The spokesperson went on to say that the senator would have taken "the appropriate steps under state law" to ensure that cases of rape and incest were excluded. But that attempt at qualification makes no sense: the South Dakota law has produced national shockwaves precisely because it prohibits abortions even for victims of rape or incest.
[...]
So here's what you need to know about John McCain.
He isn't a straight talker. His flip-flopping on tax cuts, his call to send troops we don't have to Iraq and his endorsement of the South Dakota anti-abortion legislation even while claiming that he would find a way around that legislation's central provision show that he's a politician as slippery and evasive as, well, George W. Bush.
He isn't a moderate. Mr. McCain's policy positions and Senate votes don't just place him at the right end of America's political spectrum; they place him in the right wing of the Republican Party.
And he isn't a maverick, at least not when it counts. When the cameras are rolling, Mr. McCain can sometimes be seen striking a brave pose of opposition to the White House. But when it matters, when the Bush administration's ability to do whatever it wants is at stake, Mr.

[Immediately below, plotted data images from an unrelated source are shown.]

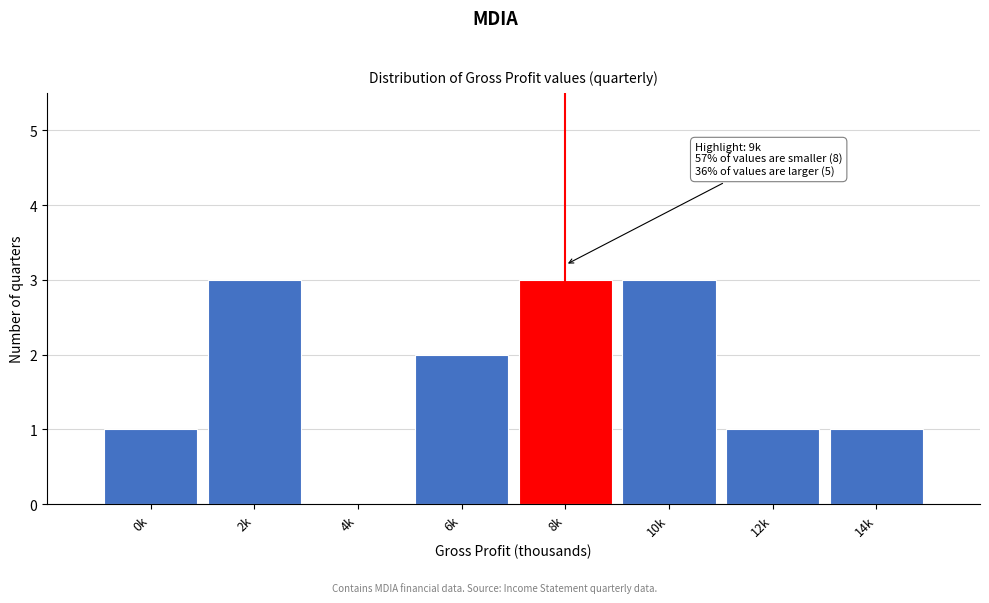

Reading left to right, extract all data points from this chart.

0k=1	2k=3	4k=0	6k=2	8k=3	10k=3	12k=1	14k=1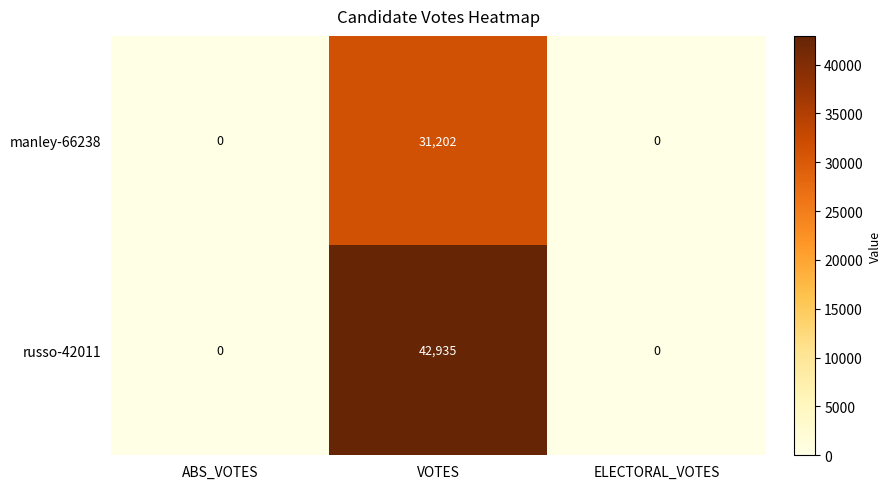

List the series in order of their overall mean, lowest first.

manley-66238, russo-42011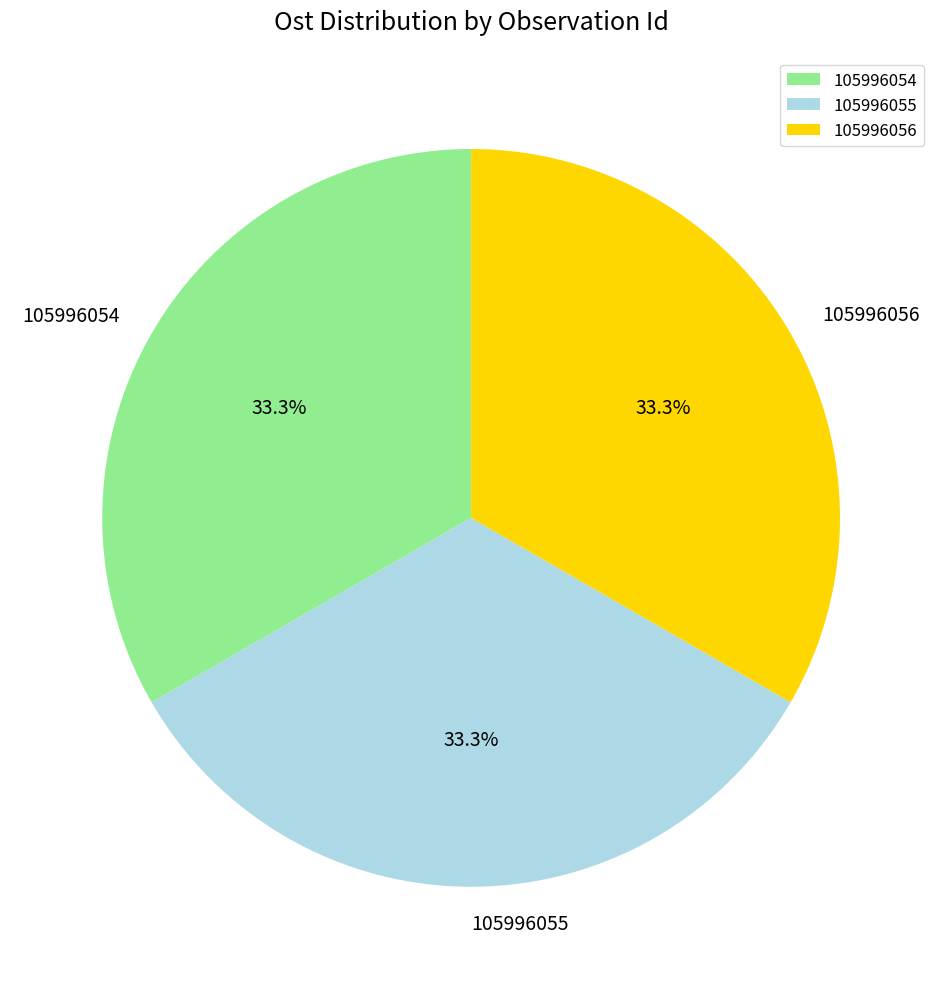

Approximately how many times larger is the value at 105996054 compared to 105996056?

1.0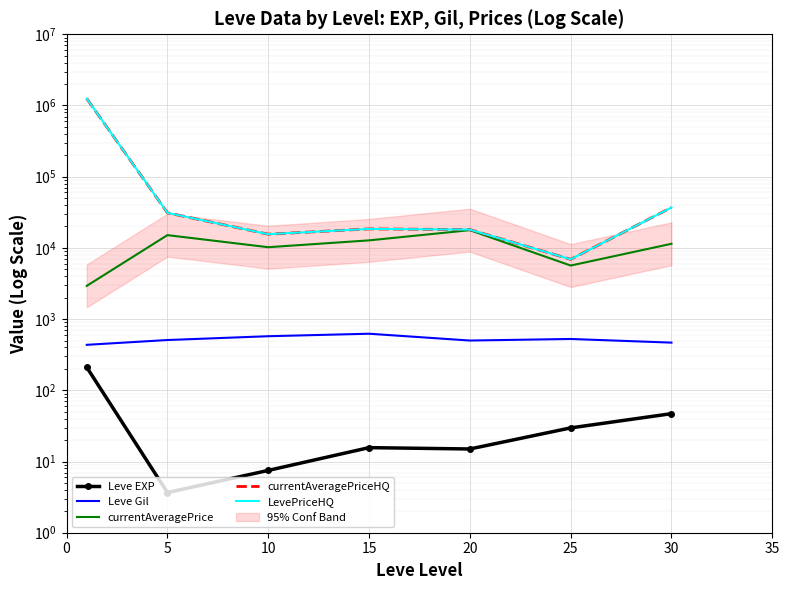

What is the sum of all currentAveragePriceHQ values?

1377362.8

McCain always toes the party line.
[UPDATE 9:50am PST] = = = = = = = = = = = = = = = = = =
Back to the Democratic side of '08 speculation comes this editorial by former Clinton advisor Dick Morris (via Raw Story, which brings it in from the Chillicothe Gazette in Ohio) trumpeting an alternative to Hillary that I'd plain forgotten--Al Gore!
The former vice president's slashing attacks on the administration and his stalwart, if misguided, opposition to the Iraq war leave him without the complications and complexes that will devil Clinton as she seeks to appeal to the unforgiving left of the Democratic Party.

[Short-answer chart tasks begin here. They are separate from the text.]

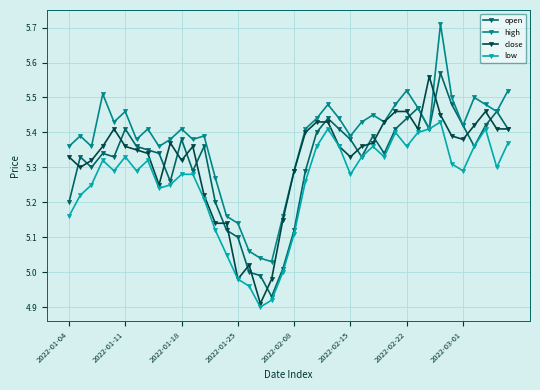

Reading left to right, transcribe all the data shown in this chart.

open: 5.2	5.3	5.3	5.3	5.3	5.4	5.4	5.3	5.3	5.3	5.4	5.3	5.4	5.2	5.1	5.1	5.0	5.0	4.9	5.0	5.1	5.3	5.4	5.4	5.4	5.4	5.3	5.4	5.3	5.4	5.4	5.5	5.4	5.6	5.5	5.4	5.4	5.4	5.5	5.4
high: 5.4	5.4	5.4	5.5	5.4	5.5	5.4	5.4	5.4	5.4	5.4	5.4	5.4	5.3	5.2	5.1	5.1	5.0	5.0	5.2	5.3	5.4	5.4	5.5	5.4	5.4	5.4	5.5	5.4	5.5	5.5	5.5	5.4	5.7	5.5	5.4	5.5	5.5	5.5	5.5
close: 5.3	5.3	5.3	5.4	5.4	5.4	5.3	5.3	5.2	5.4	5.3	5.4	5.2	5.1	5.1	5.0	5.0	4.9	5.0	5.2	5.3	5.4	5.4	5.4	5.4	5.3	5.4	5.4	5.4	5.5	5.5	5.4	5.6	5.5	5.4	5.4	5.4	5.5	5.4	5.4
low: 5.2	5.2	5.2	5.3	5.3	5.3	5.3	5.3	5.2	5.2	5.3	5.3	5.2	5.1	5.0	5.0	5.0	4.9	4.9	5.0	5.1	5.3	5.4	5.4	5.4	5.3	5.3	5.4	5.3	5.4	5.4	5.4	5.4	5.4	5.3	5.3	5.4	5.4	5.3	5.4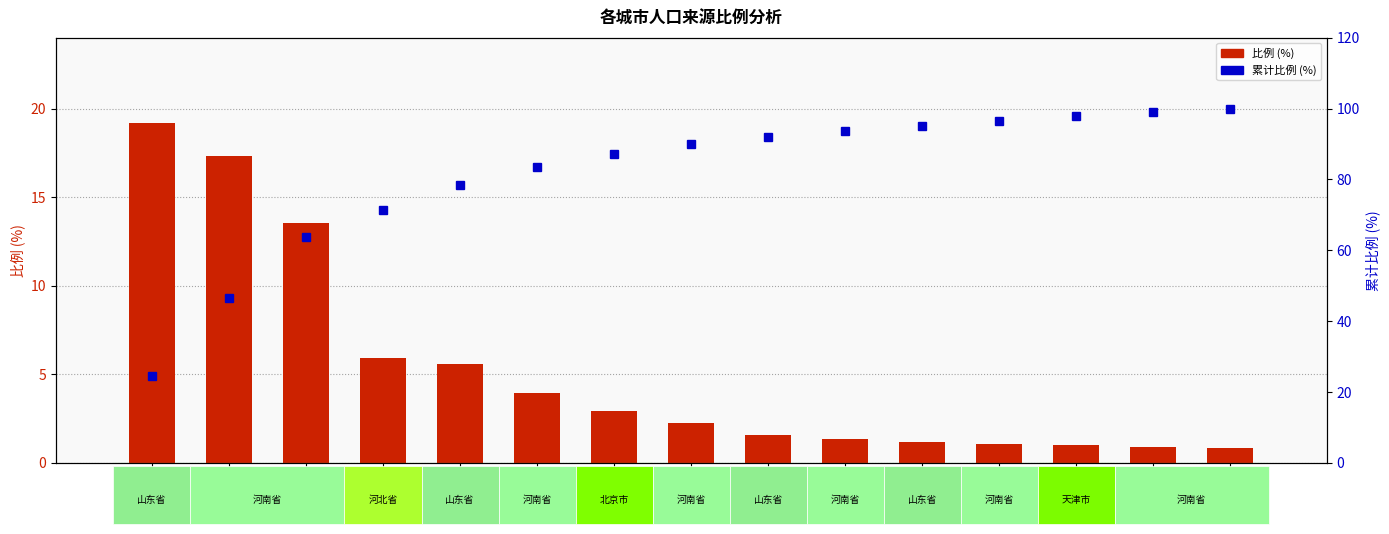

Which series changed the most between 菏泽市 and 济南市?

累计比例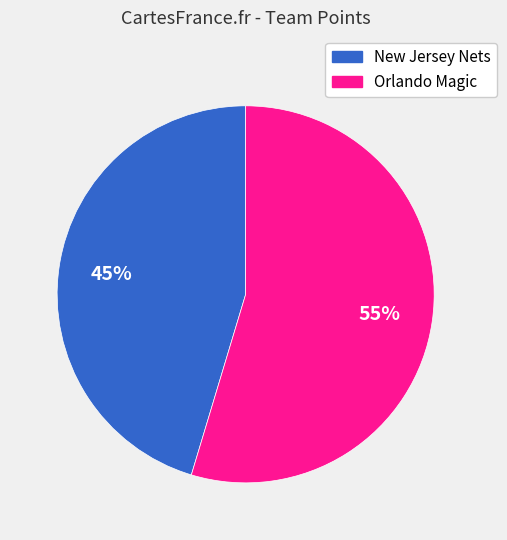

Is it true that Orlando Magic is 41% of the pie?

False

And Gore may be a man whose time has come in his party. It was he who warned of climate change and predicted its consequences. Hurricane Katrina was just a fulfillment of the prophesies Gore wrote about in his late-1980s book "Earth in the Balance." He has been an energy-conservation nut for years, and his obsessions with alternatives to oil will play better and better as we come to realize how our addiction to oil has led us to dependency on the dealers of this particular drug - Iran, the Saudi royal family and Hugo Chavez.
[...]
Could Al beat Hillary? If Mrs. Clinton persists in her support of the Iraq war, he could. But never count on Hillary losing an election over a principle. It's a bad bet. If she moves to the left on the war, as she already shows signs of doing, she would preempt Gore and Kerry and use her tremendous lead in fundraising and ex-officio delegates to cruise to the nomination.
Al also has a history of shooting himself as he nears the finish line. In both 1988 and 2000, he repeated the fundamental mistake of not talking about his signature issue: the environment. By backing off global warming and climate change as core issues, he seemed like just another Democrat scaring people about Social Security.
[...]
But Gore has three things going for him: A perception that he was robbed of the White House and Hillary's possible stubbornness in continuing to back the war.

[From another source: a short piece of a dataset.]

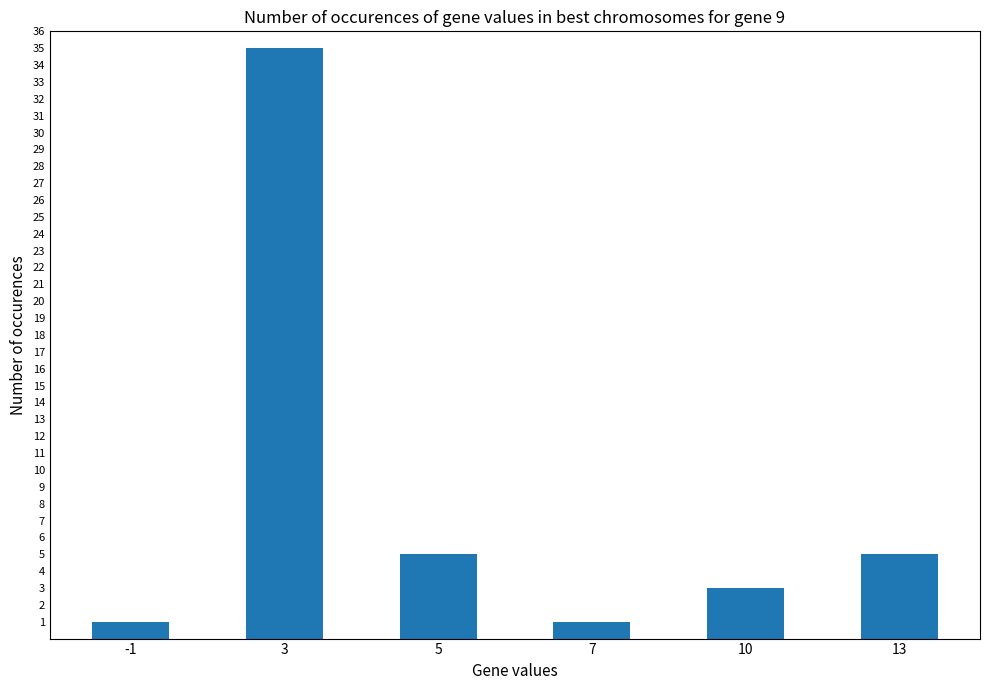

What is the sum of the values at -1 and 13?

6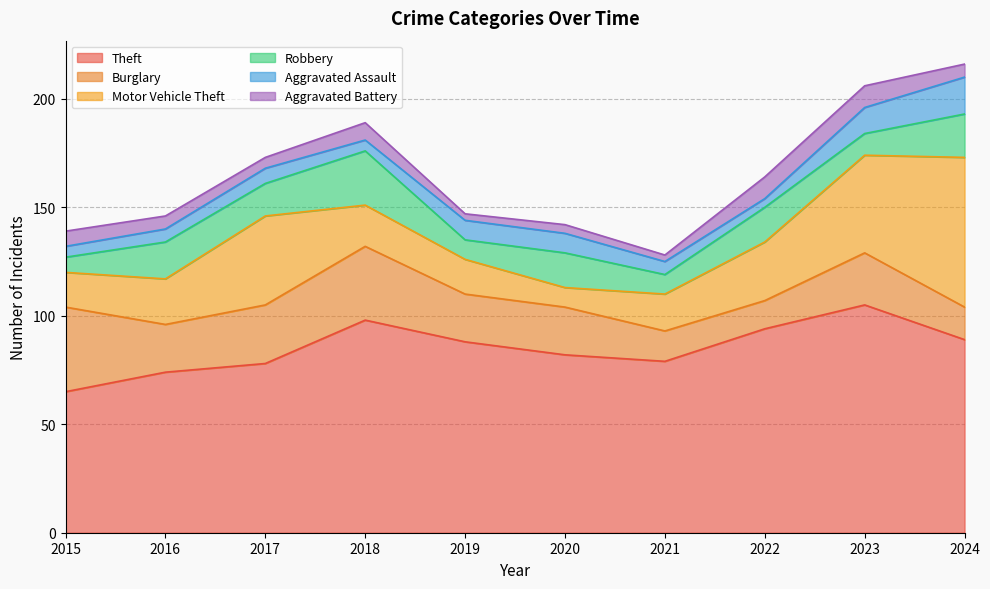

What is the difference between the second highest and second lowest values in the Aggravated Assault series?

7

The third thing? The weather. As the evidence of global climate change impresses everyone who doesn't work at the White House, Gore looks more and more like a man whose time may have come.
Gore is on the record, at this time, as not running for office in 2008. But if he were to change his mind, I'd be a big backer of his candidacy.
2 Comments:
I guess it's too much to ask to not have a Clinton or Bush as president? Hasn't the last 20 year stranglehold on the office been long enough? Good grief, who's next when Hilary's done...Jenna?
No, this guy: Pierce Bush, featured over at Crooks and Liars.